*Work to complete*:
Each line below should be retyped exactly, with no pictures.

[Start of Attachment]

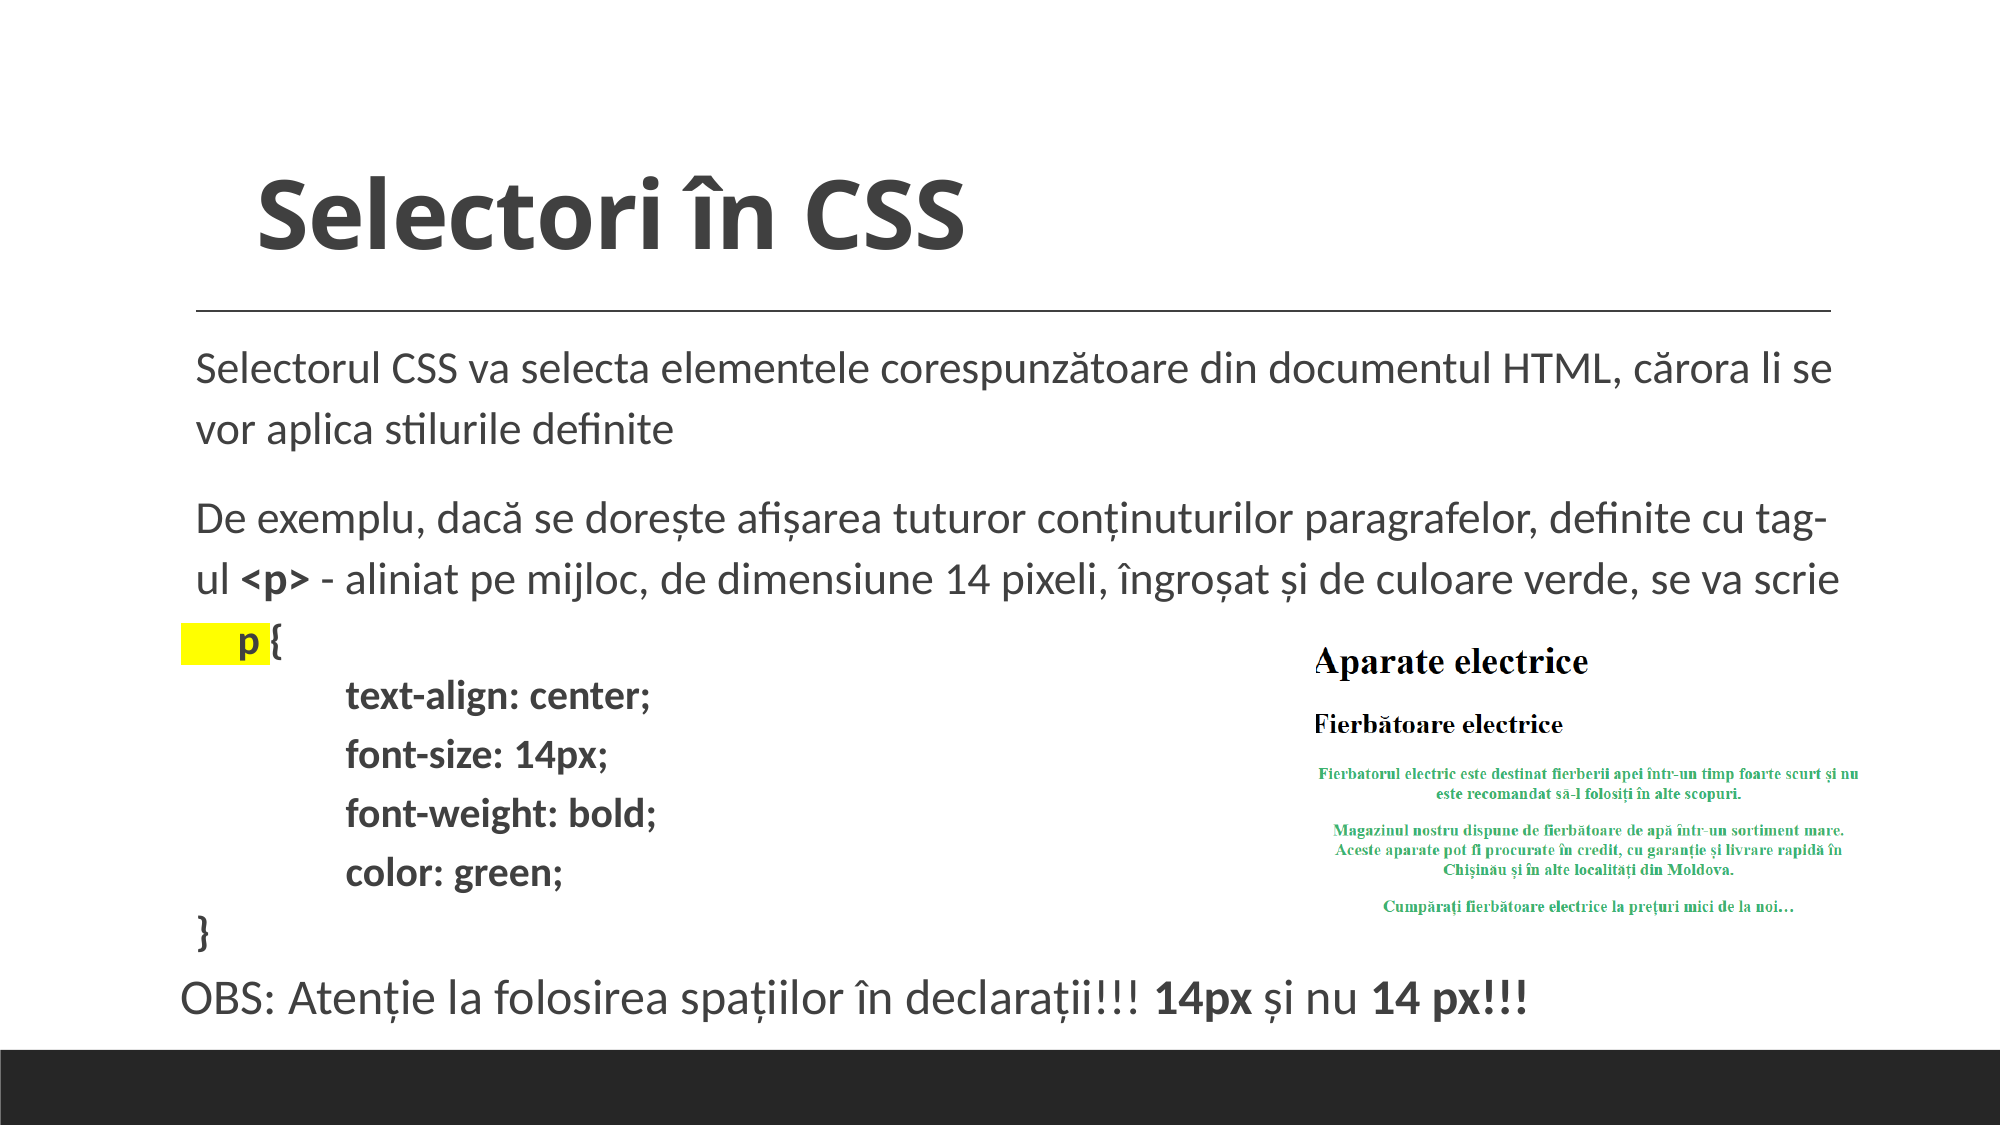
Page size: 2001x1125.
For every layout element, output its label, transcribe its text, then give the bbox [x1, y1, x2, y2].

title Selectori în CSS [241, 87, 1675, 278]
list Selectorul CSS va selecta elementele corespunzătoare din documentul HTML, cărora li se vor aplica stilurile definite De exemplu, dacă se doreşte afişarea tuturor conţinuturilor paragrafelor, definite cu tag-ul <p> - aliniat pe mijloc, de dimensiune 14 pixeli, îngroşat şi de culoare verde, se va scrie p { text-align: center; font-size: 14px; font-weight: bold; color: green; } OBS: Atenţie la folosirea spaţiilor în declaraţii!!! 14px și nu 14 px!!! [180, 324, 1857, 1038]
picture [1315, 626, 1874, 954]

[End of Attachment]

*Answer to this exercise*:
Page size: 2001x1125.
For every layout element, output its label, transcribe its text, then give the bbox [x1, y1, x2, y2].

title Selectori în CSS [241, 87, 1675, 278]
list Selectorul CSS va selecta elementele corespunzătoare din documentul HTML, cărora li se vor aplica stilurile definite De exemplu, dacă se doreşte afişarea tuturor conţinuturilor paragrafelor, definite cu tag-ul <p> - aliniat pe mijloc, de dimensiune 14 pixeli, îngroşat şi de culoare verde, se va scrie p { text-align: center; font-size: 14px; font-weight: bold; color: green; } OBS: Atenţie la folosirea spaţiilor în declaraţii!!! 14px și nu 14 px!!! [180, 324, 1857, 1038]
picture [1315, 626, 1874, 954]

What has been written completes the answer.